__TAREFA__
Converta todas as linhas dos registros abaixo em uma tabela Markdown com as colunas "Número" e "Linha do registro". Omita as linhas em branco e deixe as imagens de fora.

===== MATERIAL DO EXERCÍCIO

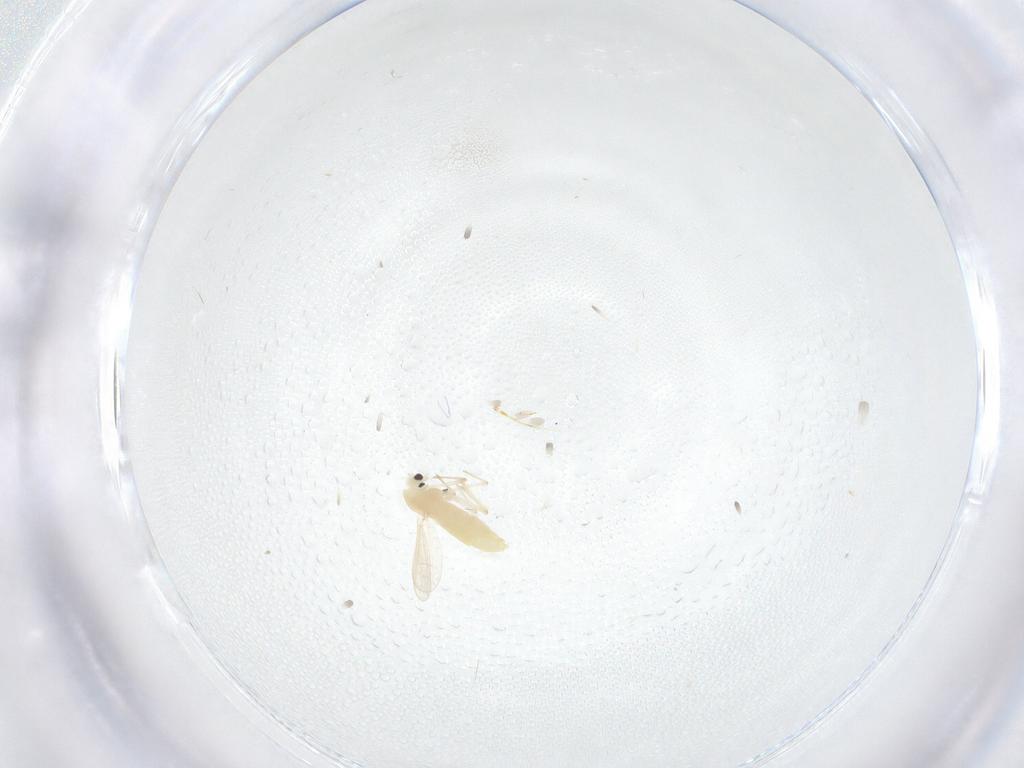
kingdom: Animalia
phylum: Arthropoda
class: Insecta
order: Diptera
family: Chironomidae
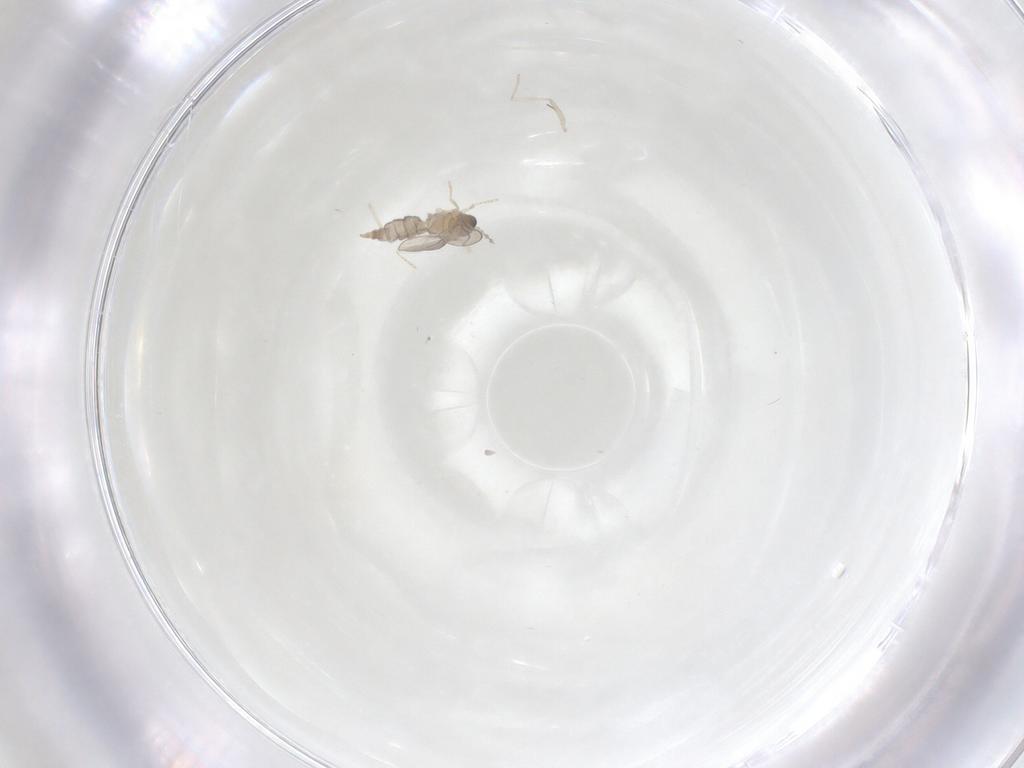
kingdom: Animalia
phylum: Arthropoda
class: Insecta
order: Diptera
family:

==========

__TAREFA CONCLUÍDA__
| Número | Linha do registro |
|---|---|
| 1 | kingdom: Animalia |
| 2 | phylum: Arthropoda |
| 3 | class: Insecta |
| 4 | order: Diptera |
| 5 | family: Chironomidae |
| 6 | kingdom: Animalia |
| 7 | phylum: Arthropoda |
| 8 | class: Insecta |
| 9 | order: Diptera |
| 10 | family: |